One important question in user-centered design is who the users are. Are we designing for ourselves or designing for others? Reflecting on Rogers' observation that the most personal is the most general, a third option might be proposed: designing for others through designing for ourselves. Much of the emphasis in UCD has been on designing for others, focusing on methods of observation, measurement and evaluation that help designers better understand [other] users' perspectives. However, some recent developments suggest a growing openness - on the part of some designers - to the idea of designing for others through designing for ourselves.
I captured portions of a debate on this topic - involving accusations of arrogance and justifications for self-centeredness - in an earlier post on irritation-based innovation, which I will simply summarize here with an observation made by one of the participants, Jason Fried, co-founder of 37signals, in response to a critique by human-centered design advocate, Don Norman:
Solutions to our own problems are solutions to other people’s problems too.
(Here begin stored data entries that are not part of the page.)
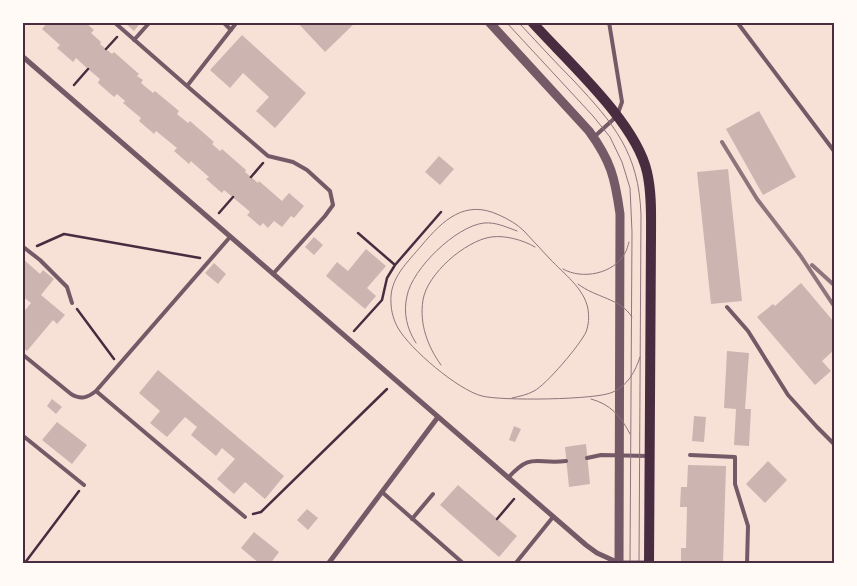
<svg xmlns="http://www.w3.org/2000/svg" width="857" height="586" viewBox="0 0 857 586" font-family="Inter,sans-serif">
<rect width="100%" height="100%" fill="#f7e1d7"/>
<path fill="#ccb4b1" d="M48 22H85L94 30 91 33 101 42 100 44 112 54 114 52 139 74 137 76 143 80 141 83 153 93 155 91 179 111 177 114 188 123 190 121 214 142 212 144 220 151 222 149 246 170 245 172 258 183 259 181 282 201 289 193 304 206 294 218 291 216 282 227 274 221 268 228 263 223 260 226 247 215 250 212 248 210 224 190 222 193 206 179 209 177 193 163 191 161 189 164 174 151 177 148 156 131 154 134 139 121 141 118 123 103 125 101 117 94 114 97 98 83 100 79 88 69 76 58 73 62 57 48 60 45 42 29Z
M124 22H141L134 31Z
M297 22H356L325 52Z
M242 35 306 93 275 128 256 111 269 97 243 73 230 88 210 70Z
M759 111 796 177 763 195 726 129Z
M439 156 454 169 440 185 425 172Z
M728 169 742 301 711 304 697 172Z
M314 237 323 245 314 255 305 247Z
M366 249 386 266 367 288 376 296 365 309 326 276 337 262 348 271Z
M22 258 40 274 43 270 54 279 41 295 65 315 57 324 53 320 27 351 22 347V314L31 303 22 296Z
M214 263 226 274 218 284 205 273Z
M801 283 834 322V331L832 333 834 336V350L822 361 831 371 815 385 757 317 773 304 775 306Z
M727 351 749 353 745 409H751L749 446 734 445 736 409 724 408Z
M158 370 284 476 265 499 245 482 234 494 217 479 235 459 222 448 216 456 191 435 197 427 185 417 167 437 150 423 160 411 139 393Z
M52 399 62 407 56 414 47 406Z
M694 416 706 417 704 442 692 441Z
M57 422 87 445 72 464 42 440Z
M514 426 521 429 515 442 509 440Z
M586 444 590 484 569 487 565 447Z
M768 461 787 480 765 503 746 484Z
M688 465 726 466 723 564H681V548H686L687 507H680L681 487H687Z
M458 485 517 536 499 557 440 505Z
M307 509 318 518 308 530 297 520Z
M254 532 279 552 270 564H260L241 548Z"/>
<g fill="none" stroke-linecap="round" stroke-linejoin="round">
<path stroke="#4a2c40" stroke-width="2.5" d="M106 49 117 37
M74 85 88 69
M251 177 263 163
M219 213 233 197
M358 233 395 265
M37 246 64 234 200 258
M77 309 114 359
M354 331 382 300 387 278 395 265 441 212
M253 514 261 512 387 389
M497 519 514 499
M24 564 79 491"/>
<path stroke="#755966" stroke-width="4" d="M114 22 187 86
M223 22 231 30
M237 22 187 86 268 156 293 162 307 170 330 191 333 205 325 216 273 274
M737 22 834 151
M134 40 150 22
M594 137 617 116 622 102 609 22
M22 246 40 260 67 287 72 303
M727 307 748 331 788 395 817 427 834 444
M22 354 71 394C81 400 87 398 96 391L245 517
M96 391 230 237
M22 435 84 485
M690 455 735 457V484L748 526 747 564
M587 458 601 455 648 456
M508 478C532 451 536 465 566 461
M382 492 464 564
M412 519 433 494
M515 564 553 517"/>
<path stroke="#755966" stroke-width="5" d="M22 56 586 545 597 553 619 563H649
M328 564 438 417"/>
<path stroke="#755966" stroke-width="9" d="M489 22 589 131C611 161 615 178 620 214L619 564"/>
<path stroke="#4a2c40" stroke-width="10" d="M532 22C567 61 636 122 647 172 652 193 651 216 651 237L649 564"/>
<path stroke="#8f747c" stroke-width="1" d="M506 22 593 116 610 137 622 162 630 188 632 232 630 564
M518 22C537 42 555 62 574 81 614 124 639 153 641 215L639 564
M563 269C582 280 614 274 625 253 627 250 628 245 629 242
M578 284C596 298 620 298 632 317
M416 343C407 329 403 313 407 296 412 269 456 226 484 223 496 222 506 227 517 231
M441 365C428 347 419 324 423 300 427 274 465 241 491 237 505 235 523 240 535 247
M512 398C520 396 527 395 534 391 546 385 580 345 586 332 589 324 589 317 588 309 584 288 564 274 550 259 541 250 533 240 524 231 517 224 508 219 499 215 465 199 443 220 422 245 408 262 389 278 391 303 391 311 394 321 398 328 410 349 458 390 482 396 500 401 598 400 613 392 628 385 635 372 640 357
M591 399C610 404 621 416 630 434"/>
<path stroke="#8f747c" stroke-width="4" d="M722 142 757 199 800 255 834 306
M812 265 834 285"/>
</g>
<rect width="857" height="586" fill="none" stroke="#fffaf5" stroke-width="48"/>
<rect x="24" y="24" width="809" height="538" fill="none" stroke="#4a2c40" stroke-width="2"/>
</svg>
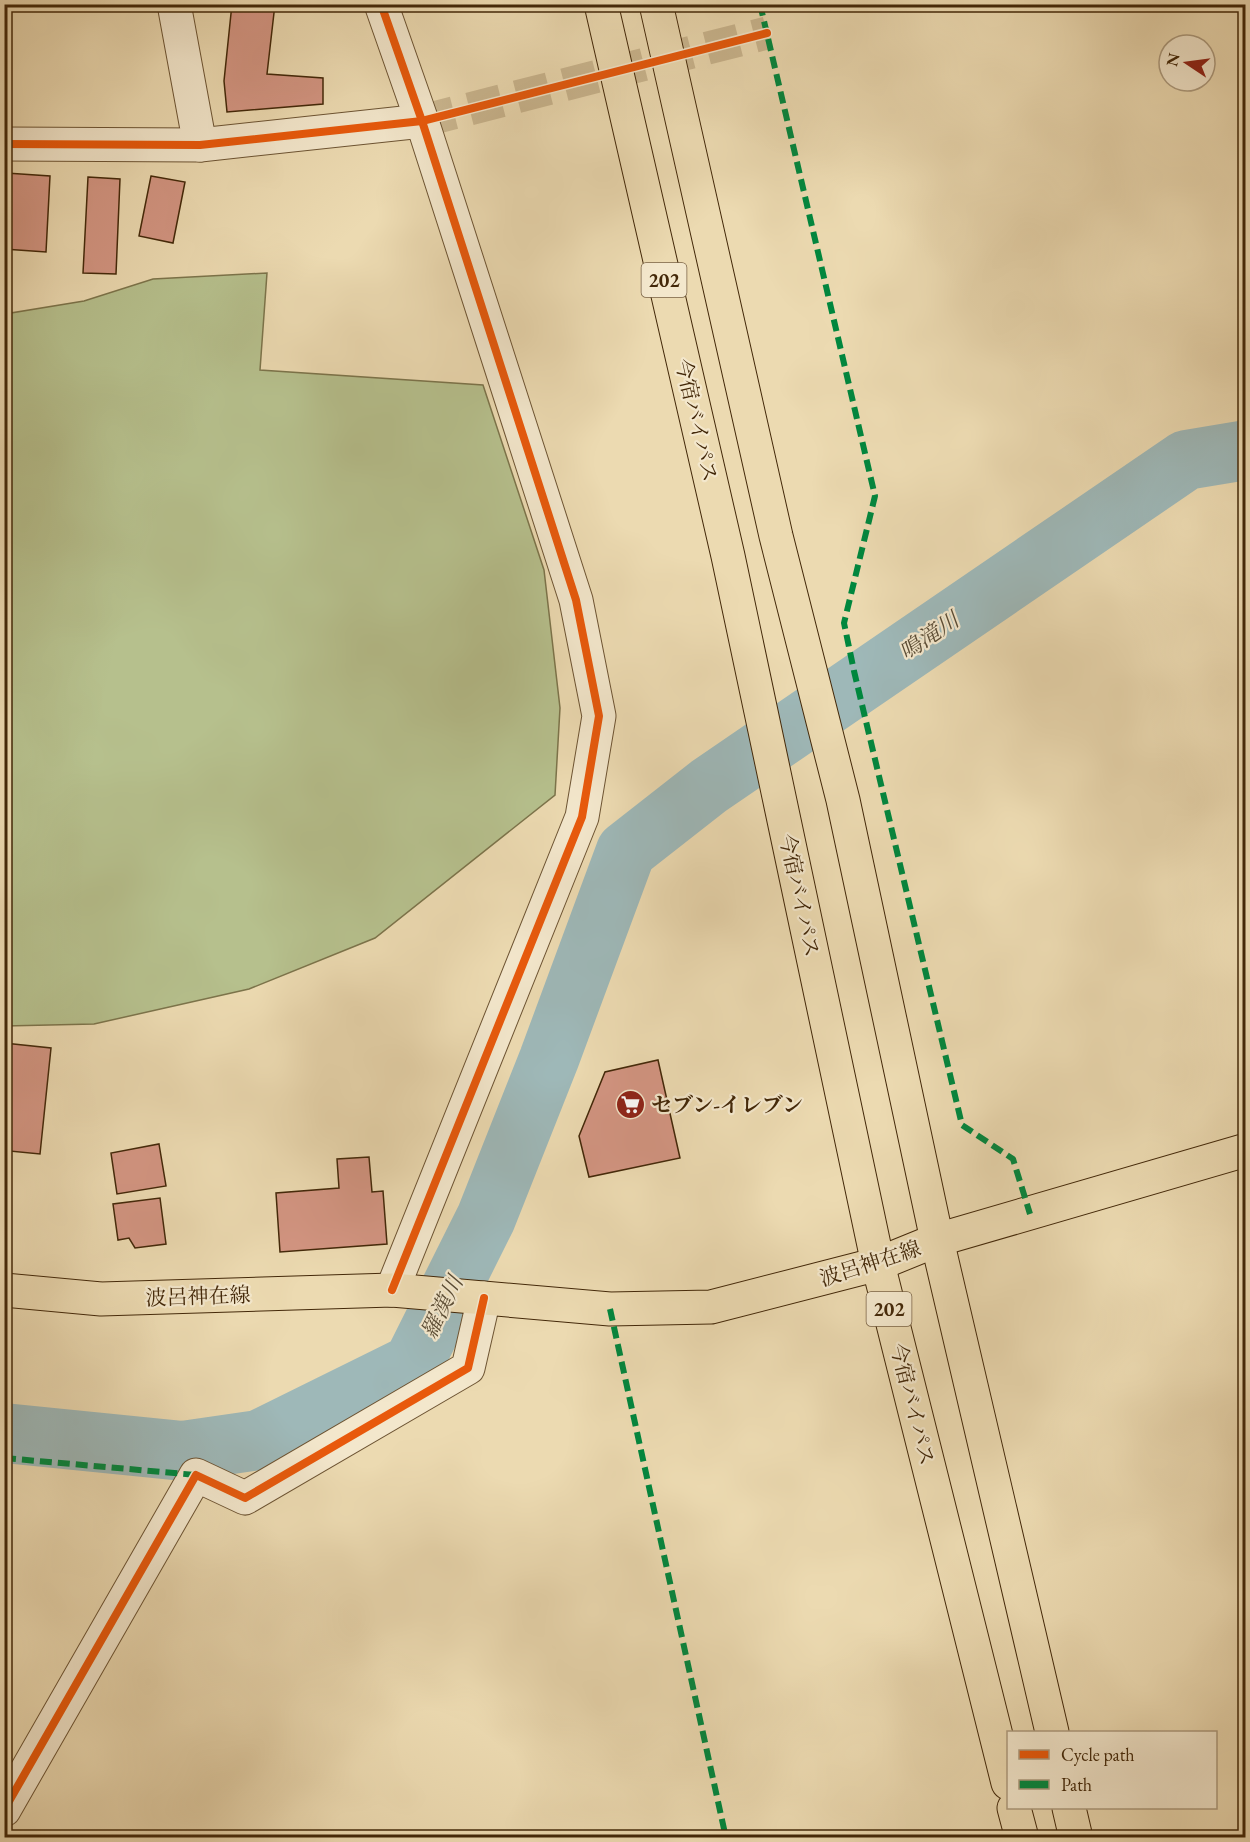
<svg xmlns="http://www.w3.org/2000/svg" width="1250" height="1842" viewBox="0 0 1250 1842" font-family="'EB Garamond','Noto Serif JP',serif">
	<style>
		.green { fill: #b6c08d; stroke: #7c744b; stroke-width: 1.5 }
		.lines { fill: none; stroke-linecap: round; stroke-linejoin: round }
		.river { stroke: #9eb8b8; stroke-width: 60 }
		.building { fill: #d39582; stroke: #432809; stroke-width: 1.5 }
		.minor-tunnel { stroke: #cab68f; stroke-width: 33; stroke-dasharray: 33 16; stroke-linecap: butt }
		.minor-casing { stroke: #6d5433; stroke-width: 35 }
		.major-casing { stroke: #432809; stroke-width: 35 }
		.highway-casing { stroke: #432809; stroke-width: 35 }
		.minor { stroke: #f3e7cc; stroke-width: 33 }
		.major { stroke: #ecdab1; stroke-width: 33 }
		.highway { stroke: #ecdab1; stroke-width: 33 }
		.quiet { stroke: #00873e; stroke-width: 6; stroke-dasharray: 12 6; stroke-linecap: butt }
		.cycleway-casing { stroke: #f3e7cc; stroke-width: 11 }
		.cycleway { stroke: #e8590c; stroke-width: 8 }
		.labels { text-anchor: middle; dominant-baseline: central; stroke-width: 4.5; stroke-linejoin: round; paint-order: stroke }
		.shield { fill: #f3e7cc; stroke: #786144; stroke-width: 1.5 }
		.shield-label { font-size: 20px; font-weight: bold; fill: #432809 }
		.street-label { font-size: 21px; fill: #432809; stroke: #f3e7cc }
		.poi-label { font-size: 21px; font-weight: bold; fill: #432809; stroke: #f3e7cc; text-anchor: start }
		.water-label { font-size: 22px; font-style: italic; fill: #5a4c35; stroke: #f3e7cc }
	</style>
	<rect width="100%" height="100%" fill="#ecdab1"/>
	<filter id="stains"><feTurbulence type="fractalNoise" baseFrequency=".00333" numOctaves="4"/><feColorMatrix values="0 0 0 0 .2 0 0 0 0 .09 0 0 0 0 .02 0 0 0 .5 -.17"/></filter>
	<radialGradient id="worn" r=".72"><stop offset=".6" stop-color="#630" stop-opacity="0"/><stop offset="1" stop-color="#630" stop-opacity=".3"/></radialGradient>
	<polygon class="green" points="267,273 260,370 483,385 544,570 560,708 555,795 375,938 249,989 94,1024 5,1026 5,314 84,301 153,279"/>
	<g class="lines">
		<polyline class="river" points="4,1433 183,1451 259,1440 413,1364 486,1218 549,1059 626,851 709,786 1186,460 1246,450"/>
	</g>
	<g class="building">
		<polygon points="232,4 275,4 267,74 323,78 323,104 227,112 224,81"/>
		<polygon points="6,173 50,176 46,252 4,249"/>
		<polygon points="151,176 185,182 173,243 139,236"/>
		<polygon points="88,177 120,179 116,274 83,273"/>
		<polygon points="4,1043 51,1048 40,1154 10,1151 5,1201"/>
		<polygon points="658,1060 680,1158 589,1177 579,1136 605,1072"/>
		<polygon points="159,1144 166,1186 117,1194 111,1153"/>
		<polygon points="369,1157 372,1192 383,1191 387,1244 280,1252 276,1193 339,1188 337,1159"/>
		<polygon points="160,1198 166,1244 135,1248 129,1238 118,1240 113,1204"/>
	</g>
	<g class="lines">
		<polyline class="minor-tunnel" points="422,121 767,33"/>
		<defs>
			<g id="minor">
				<polyline points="174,4 200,145"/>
				<polyline points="381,4 422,121 576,600 599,716 582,817 392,1290"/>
				<polyline points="4,144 200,145 422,121"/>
				<polyline points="4,1810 196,1475 245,1498 468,1368 484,1298"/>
			</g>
			<polyline id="major" points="4,1290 101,1299 392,1290 610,1309 711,1307 878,1264 937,1240 1246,1150"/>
			<g id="highway">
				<polyline points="601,4 728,556 878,1264 1008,1783"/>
				<polyline points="656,4 776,536 843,800 937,1240 1052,1732"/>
				<polyline points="1014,1808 1022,1838"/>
				<polyline points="1069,1808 1076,1838"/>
			</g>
		</defs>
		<use href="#minor" class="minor-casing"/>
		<use href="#major" class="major-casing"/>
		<use href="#highway" class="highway-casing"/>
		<use href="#minor" class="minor"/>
		<use href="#major" class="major"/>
		<use href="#highway" class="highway"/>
		<g class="quiet">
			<polyline points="760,4 875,496 844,623 854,671 962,1125 1013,1159 1030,1214"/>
			<polyline points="610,1309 726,1838"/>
			<polyline points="4,1458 196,1475"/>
		</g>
		<defs>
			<g id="cycleway">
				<polyline points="381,4 422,121 576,600 599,716 582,817 392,1290"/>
				<polyline points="4,144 200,145 422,121 767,33"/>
				<polyline points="4,1810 196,1475 245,1498 468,1368 484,1298"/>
			</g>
		</defs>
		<use href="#cycleway" class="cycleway-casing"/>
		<use href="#cycleway" class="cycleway"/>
	</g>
	<defs>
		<symbol id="supermarket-disc" viewBox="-11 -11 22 22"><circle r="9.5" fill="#8f2418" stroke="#f3e7cc"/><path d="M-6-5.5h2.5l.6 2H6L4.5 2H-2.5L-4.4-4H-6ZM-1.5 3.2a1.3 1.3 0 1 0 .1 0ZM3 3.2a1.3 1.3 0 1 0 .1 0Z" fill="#fff"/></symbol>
	</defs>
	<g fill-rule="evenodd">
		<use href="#supermarket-disc" x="614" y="1088" width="33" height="33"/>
	</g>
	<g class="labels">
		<g class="shield">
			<rect x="641.5" y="263" width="45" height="34" rx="4.5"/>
			<rect x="866.5" y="1292" width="45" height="34" rx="4.5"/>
		</g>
		<g class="shield-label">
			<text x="664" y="280">202</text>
			<text x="889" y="1309">202</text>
		</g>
		<g class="street-label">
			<text transform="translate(697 420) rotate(77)">今宿バイパス</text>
			<text transform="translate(800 895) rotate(78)">今宿バイパス</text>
			<text transform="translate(870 1263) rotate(-18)">波呂神在線</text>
			<text transform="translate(198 1296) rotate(-2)">波呂神在線</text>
			<text transform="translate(913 1404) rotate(76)">今宿バイパス</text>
		</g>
		<g class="poi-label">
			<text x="651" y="1104">セブン-イレブン</text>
		</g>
		<g class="water-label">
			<text transform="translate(929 636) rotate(-34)">鳴滝川</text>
			<text transform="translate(442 1307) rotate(-64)">羅漢川</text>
		</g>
	</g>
	<rect width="1250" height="1842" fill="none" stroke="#ecdab1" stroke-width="24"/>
	<rect x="6" y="6" width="1238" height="1830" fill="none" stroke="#432809" stroke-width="3"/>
	<rect x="12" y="12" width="1226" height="1818" fill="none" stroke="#432809" stroke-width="1.5"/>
	<rect x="1007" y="1731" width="210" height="78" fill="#f3e7cc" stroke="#ad9b7e" stroke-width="1.5"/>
	<rect x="1019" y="1750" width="30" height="9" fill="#e8590c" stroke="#ad9b7e" stroke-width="1.5"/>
	<text x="1061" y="1761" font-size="18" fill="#432809">Cycle path</text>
	<rect x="1019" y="1780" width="30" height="9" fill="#00873e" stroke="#ad9b7e" stroke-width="1.5"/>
	<text x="1061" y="1791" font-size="18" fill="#432809">Path</text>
	<g transform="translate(1187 63) rotate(283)"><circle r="28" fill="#f3e7cc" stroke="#ad9b7e" stroke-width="1.5"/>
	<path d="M0-4.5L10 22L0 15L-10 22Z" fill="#8f2418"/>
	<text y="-9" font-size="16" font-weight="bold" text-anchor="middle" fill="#432809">N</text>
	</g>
	<rect width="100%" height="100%" filter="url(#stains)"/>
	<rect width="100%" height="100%" fill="url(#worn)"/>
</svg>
Personally, I believe there is room for both perspectives. While I think that the most innovative designs arise out of the effort to solve one's own problems, the solutions can be made more useful and usable through a greater understanding of how they might be perceived and used by others to solve their own problems. So, while the most personal may be the most general, UCD practices can help pave the way for maximizing that generalization.